Cardiopatie dilatativă la un adolescent – prezentare de caz

2020 
Background. Heart failure is a rare but serious diagnosis in pediatric patients. While in newborns and infants con­ge­ni­tal heart disease is commonly the cause, in older chil­dren and in adolescents cardiomyopathies (primary or se­con­dary) take the lead. The diagnosis may be difficult to establish, as the symptoms are nonspecific (especially in young ages). Case presentation. A previously healthy 16-year-old girl had been experiencing heart failure symp­toms for the past 10 months, with gradual worsening of symp­tom severity. Upon evaluation, a diagnosis of class III Ross/NYHA heart failure due to dilated cardiomyopathy with severe left ventricular systolic dysfunction was es­ta­blished. Standard heart failure medication was initiated, al­le­via­ting congestion and partially controlling symptoms.

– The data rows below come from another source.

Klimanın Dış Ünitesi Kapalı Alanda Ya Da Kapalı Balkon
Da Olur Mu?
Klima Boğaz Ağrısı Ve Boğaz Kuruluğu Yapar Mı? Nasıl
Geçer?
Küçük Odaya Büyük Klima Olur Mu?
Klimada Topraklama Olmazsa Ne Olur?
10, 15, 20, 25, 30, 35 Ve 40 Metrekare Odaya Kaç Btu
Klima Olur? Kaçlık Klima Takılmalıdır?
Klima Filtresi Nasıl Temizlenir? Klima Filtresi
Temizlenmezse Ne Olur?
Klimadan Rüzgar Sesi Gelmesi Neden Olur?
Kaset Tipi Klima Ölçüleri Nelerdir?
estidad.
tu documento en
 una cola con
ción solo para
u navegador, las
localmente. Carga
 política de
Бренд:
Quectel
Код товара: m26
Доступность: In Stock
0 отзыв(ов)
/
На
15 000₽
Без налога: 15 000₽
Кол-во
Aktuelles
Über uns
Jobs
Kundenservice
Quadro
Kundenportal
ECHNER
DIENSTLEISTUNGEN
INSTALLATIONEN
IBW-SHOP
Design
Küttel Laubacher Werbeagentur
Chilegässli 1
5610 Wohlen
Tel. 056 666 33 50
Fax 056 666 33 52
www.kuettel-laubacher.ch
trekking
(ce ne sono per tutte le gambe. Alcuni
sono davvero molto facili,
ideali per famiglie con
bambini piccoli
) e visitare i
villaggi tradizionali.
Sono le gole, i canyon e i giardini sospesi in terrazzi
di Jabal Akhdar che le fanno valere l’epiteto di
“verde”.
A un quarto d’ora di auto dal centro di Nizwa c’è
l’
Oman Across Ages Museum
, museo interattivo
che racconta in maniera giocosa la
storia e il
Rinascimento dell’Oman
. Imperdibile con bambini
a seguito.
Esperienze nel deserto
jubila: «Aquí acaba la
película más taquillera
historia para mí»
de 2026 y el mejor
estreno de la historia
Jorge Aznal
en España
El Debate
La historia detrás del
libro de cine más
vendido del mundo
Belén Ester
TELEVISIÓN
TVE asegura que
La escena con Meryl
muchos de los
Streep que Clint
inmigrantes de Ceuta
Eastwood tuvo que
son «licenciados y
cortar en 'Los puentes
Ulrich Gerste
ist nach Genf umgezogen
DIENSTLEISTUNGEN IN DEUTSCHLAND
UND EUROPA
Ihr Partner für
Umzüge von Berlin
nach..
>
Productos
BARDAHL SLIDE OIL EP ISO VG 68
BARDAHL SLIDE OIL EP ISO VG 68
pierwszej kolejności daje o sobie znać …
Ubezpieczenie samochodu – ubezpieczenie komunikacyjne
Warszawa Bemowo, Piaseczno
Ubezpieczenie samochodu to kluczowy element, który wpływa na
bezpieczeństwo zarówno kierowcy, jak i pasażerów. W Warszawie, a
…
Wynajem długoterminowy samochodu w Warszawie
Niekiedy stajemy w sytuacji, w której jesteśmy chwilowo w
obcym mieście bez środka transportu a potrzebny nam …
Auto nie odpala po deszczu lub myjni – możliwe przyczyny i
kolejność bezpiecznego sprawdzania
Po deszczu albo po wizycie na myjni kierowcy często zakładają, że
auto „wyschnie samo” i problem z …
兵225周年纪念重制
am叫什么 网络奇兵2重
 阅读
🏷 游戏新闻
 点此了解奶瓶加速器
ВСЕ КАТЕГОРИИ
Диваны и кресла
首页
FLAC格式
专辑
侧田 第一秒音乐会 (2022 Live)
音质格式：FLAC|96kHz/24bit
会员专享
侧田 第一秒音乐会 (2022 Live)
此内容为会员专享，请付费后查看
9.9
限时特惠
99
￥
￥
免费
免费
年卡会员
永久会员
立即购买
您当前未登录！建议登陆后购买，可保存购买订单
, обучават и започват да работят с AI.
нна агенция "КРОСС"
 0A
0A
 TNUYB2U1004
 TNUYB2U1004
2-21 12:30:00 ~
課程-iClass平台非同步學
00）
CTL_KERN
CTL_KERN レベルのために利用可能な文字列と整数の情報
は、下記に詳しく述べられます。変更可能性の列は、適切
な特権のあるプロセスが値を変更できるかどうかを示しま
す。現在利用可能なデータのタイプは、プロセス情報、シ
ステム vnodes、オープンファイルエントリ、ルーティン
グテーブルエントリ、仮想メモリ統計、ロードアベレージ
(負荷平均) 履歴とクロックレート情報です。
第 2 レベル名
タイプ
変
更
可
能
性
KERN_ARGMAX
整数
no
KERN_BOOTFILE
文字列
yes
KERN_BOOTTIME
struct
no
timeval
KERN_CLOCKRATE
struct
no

There was no family or personal history of heart disease. The patient reported excellent exercise tolerance previously. No exposure to potentially toxic agents has been identified. The initial tests could not establish a definite cause, al­though a possible respiratory tract infection at the onset of symptoms and certain cardiac magnetic resonance ima­ging features could suggest previous eosinophilic myo­car­di­tis. Current literature to guide the diagnosis pro­cess and treatment options are discussed. Conclusions. Di­la­ted cardiomyopathy is rare but severe in children. Even the ty­pi­cal symptoms may be downplayed or ignored for long pe­riods, delaying the diagnosis; a high index of suspicion is therefore required when other more common disorders seem unlikely or have been ruled out. The possible underlying cau­ses vary with age and differ from the adult population. An etiological diagnosis is frequently difficult to achieve, but must nonetheless be sought out, as it may allow for tar­ge­ted therapy and improve prognosis. However, long-term out­come is usually grim.